Nancy Sinkoff, a professor of Jewish studies and history at Rutgers University, has been appointed director of the Allen and Joan Bildner Center for the Study of Jewish Life effective July 1.
The Bildner Center’s global stature is due in large measure to Yael Zerubavel, a professor of Jewish studies and history, and the Center’s founding director. Zerubavel is retiring at the end of the academic year after developing the Center and the Department of Jewish Studies, for which she was the founding chair, into the world-class centers of learning that they are today.
Professor Sinkoff, currently the director of the Center for European Studies, has been at Rutgers since 1998 and was the first faculty member to join the Department of Jewish Studies.

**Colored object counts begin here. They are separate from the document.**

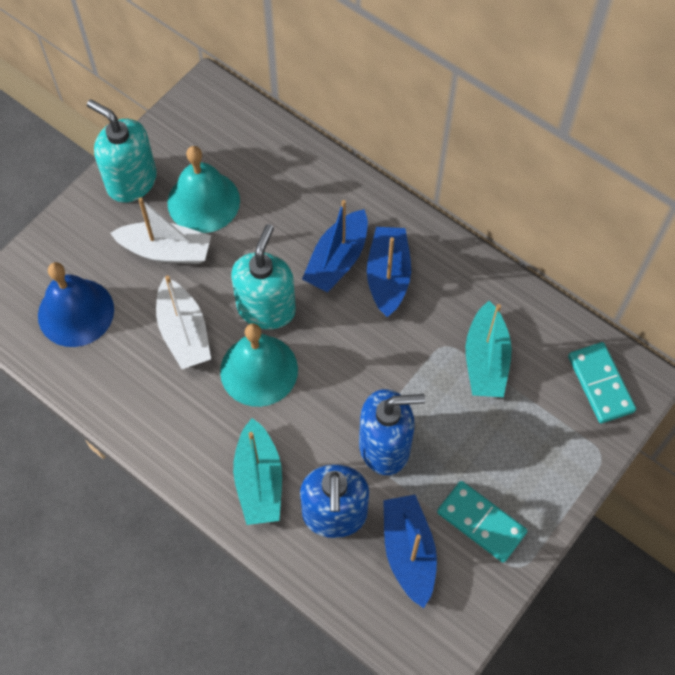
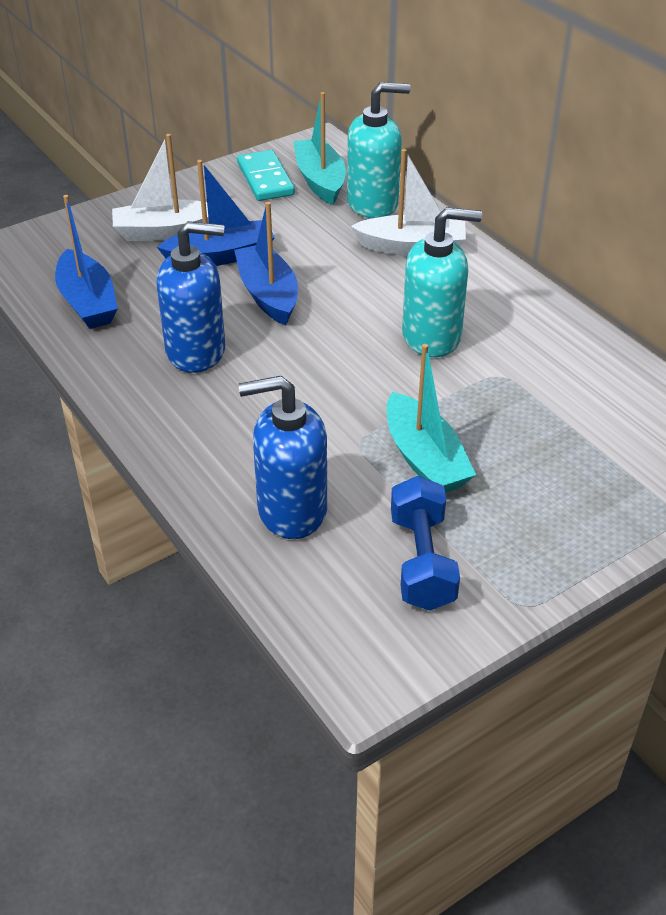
blue bell: 1 -> 0
blue dumbbell: 0 -> 1
turquoise bell: 2 -> 0
turquoise domino: 2 -> 1

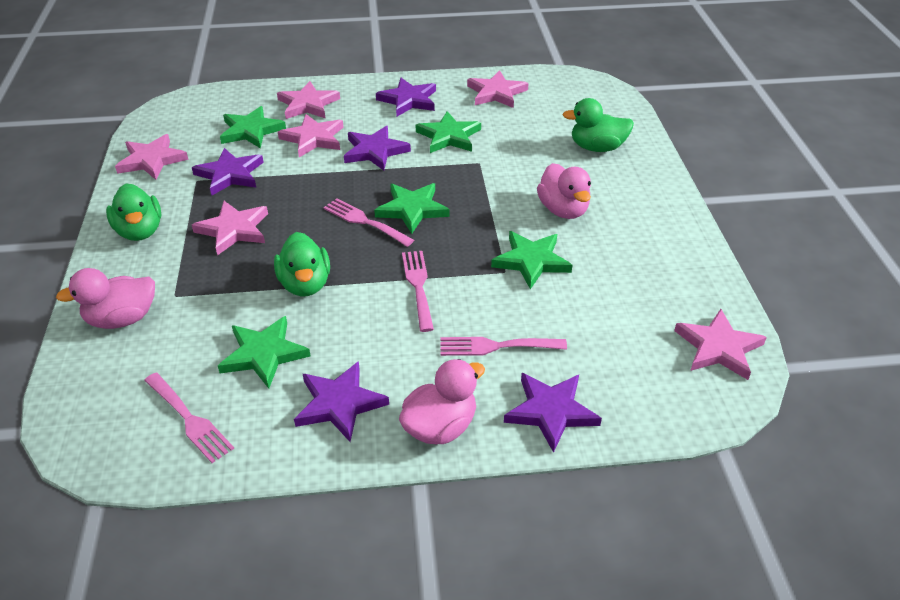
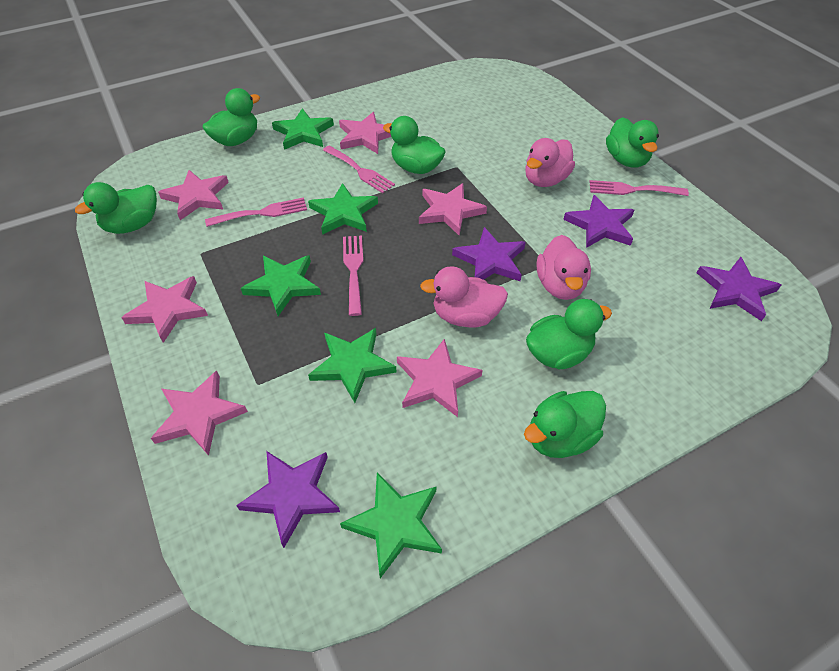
green duck: 3 -> 6
purple star: 5 -> 4

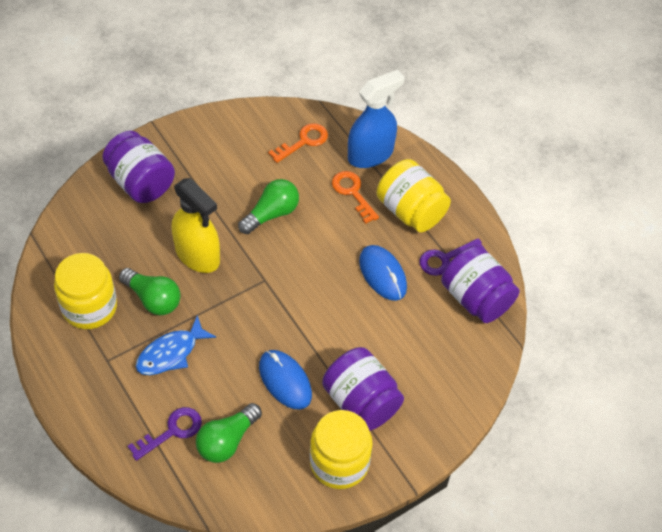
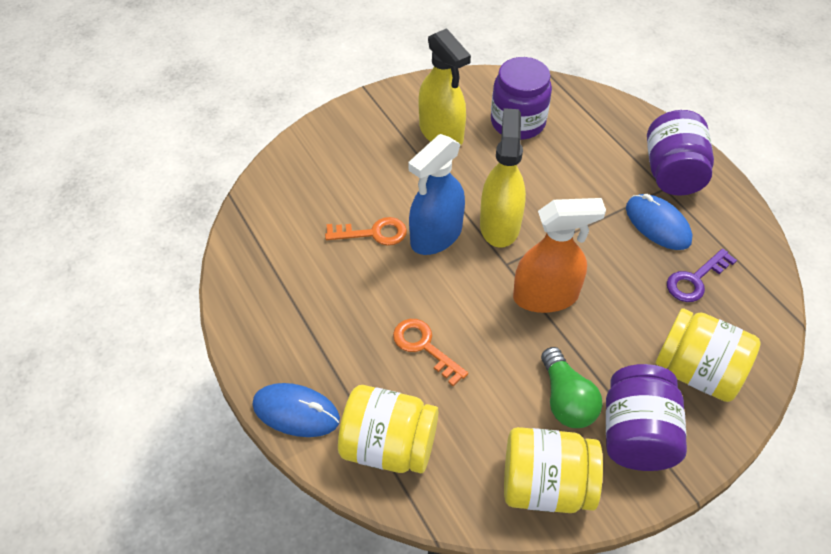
blue fish: 1 -> 0
green light bulb: 3 -> 1
orange spray bottle: 0 -> 1
purple key: 2 -> 1
yellow spray bottle: 1 -> 2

The broad range of her scholarship and creative vision make her the perfect choice to lead the Bildner Center.
Sinkoff’s interests include early modern and modern Jewish history with a focus on East European Jewish intellectual history, the Enlightenment, politics, and gender. Her publications include Out of the Shtetl: Making Jews Modern in the Polish Borderlands, a co-edited volume with Rebecca Cypess, Sara Levy’s World: Gender, Judaism, and the Bach Tradition in Enlightenment Berlin, and a forthcoming biography of Lucy S. Dawidowicz, From Left to Right: Lucy S. Dawidowicz, the New York Intellectuals, and the Politics of Jewish History. She has lectured widely in Europe, Israel, and the United States. In addition, Sinkoff has long devoted herself to bringing ideas and information to the public--through adult education, public television and radio programming, and community lectures. The subject of her first book is featured in the “Encounters with Modernity” exhibition in Polin: Museum of the History of Polish Jews in Warsaw.
Established in 1996, the Bildner Center is both an essential institution of the School of Arts and Sciences at Rutgers and an invaluable public resource with national and international reach. It connects the university with the community through public lectures, conferences, cultural events, and teacher training. The Center sponsors visiting scholars and offers programs for students and seminars for faculty. The Herbert and Leonard Littman Families Holocaust Resource Center advances the center’s commitment to fight bigotry and promote understanding through its acclaimed Holocaust education program.
Over a long and distinguished career, Zerubavel has published extensively in the areas of collective memory, Israeli culture, war and trauma, and symbolic landscapes. Her books include the award-winning Recovered Roots: Collective Memory and the Making of Israeli National Tradition, and the 2018 release, Desert in the Promised Land. Zerubavel is currently at work on a new book, Biblical Reenactments and the Performance of Antiquity in Israeli Culture.